Eventually, You'll Have To Get Over It.

It’s a typical mid season game day at The Mestalla. Los Che are up 1-0. Massive flags extolling the virtues of the club and Valencia itself wave majestically over the crowd’s heads. All is well in the land of Els Taronges.

Suddenly, Messi has the ball on the right side of Valencia’s goal.

Going to his left, La Pulga Atomica shrugs off one defender, jumps over the lunging tackle of another, and unleashes a trademark knuckling shot, right at Valencia’s goalkeeper. The ball hits the goalie square in the chest, slips out of his grasp, and hits the ground between his legs, just past the goal line. The smaller crowd of Barcelona fans go wild! The undefeated season will live on after all!

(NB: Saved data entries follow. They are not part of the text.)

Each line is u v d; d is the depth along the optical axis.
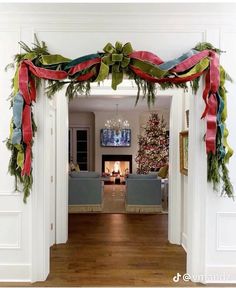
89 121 10.38
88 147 10.43
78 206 6.04
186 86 2.77
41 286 2.73
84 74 2.64
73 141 10.42
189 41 2.86
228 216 2.86
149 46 2.87
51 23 2.83
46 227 2.88
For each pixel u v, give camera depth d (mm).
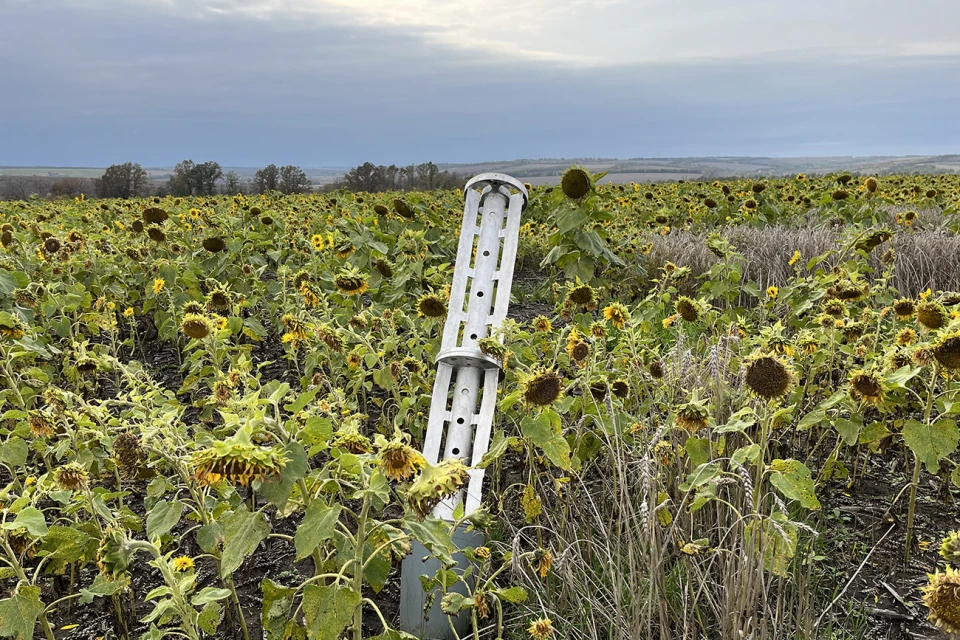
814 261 5668
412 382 3926
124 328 7113
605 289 7430
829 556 3213
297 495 2199
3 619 2188
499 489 3557
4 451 3025
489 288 3303
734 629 2277
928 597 1925
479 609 2326
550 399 2602
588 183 5148
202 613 2188
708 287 5734
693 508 2436
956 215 10336
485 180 3475
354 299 5219
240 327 4777
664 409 3336
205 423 4273
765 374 2396
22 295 5094
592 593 2760
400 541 2094
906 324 4172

The referee doesn’t blow his whistle, but waves play on to the goalkeeper, who, having grabbed the ball in a panic after that one bounce past the goal line, is only too happy to oblige. Roars of indignant rage, including mine, aimed at my phone screen fill the air. Many replays show the ball clearly and completely going past the line, but not even the commentators’ disbelief will change the ref’s mind.

We all just have to get over it.

You see, unlike many other European leagues, La Liga does not use goal line technology. It’s a good, proven system. It works. But for complicated and likely stupid reasons most likely to do with money, it isn’t yet universal. What is, almost, is the Video Assistant Referee, or VAR.

It is very similar to the video replay in the NFL, except the final decision is always left to the referee on the field. However, unlike the universally welcome goal line technology, VAR is mostly derided by fan and pundits alike.

Chief among their complaints is that VAR destroys the spirit of the game, which apparently includes controversy and unfair decisions breaking the hearts of some fans and bringing glory to others. Some have even complained that it doesn’t give them much to talk about at the pub after the game; one pundit even writing how VAR would’ve erased the infamous “Hand Of God” goal, therefore robbing the soccer lovers the world over of decades of talking points!

Yes, gentle readers, all the whinging is about having less to argue about. Not right or wrong, not winning or losing fairly. It has nothing to do with all the inch-close offside calls that were missed, all the diving and playacting that resulted in unjust red cards, all the sneaky elbows to the jaw and stamps on ankles that went unpunished; nothing to do with such injustices that more often than not changed the outcome of games.

It’s all about not having enough to argue about after the game in the pub while drinking and gradually losing all sense.

To these so called fans I say, stop your bellyaching and get over it! VAR has so far worked as perfectly as possible, and has righted quite a few wrongs on the field of play. Just think of those of us who have to do without some of the technology available to your team and gnash our teeth every time an incorrect call on the field costs us a game or points, and get on with your life.

And if you must argue, you always have VAR.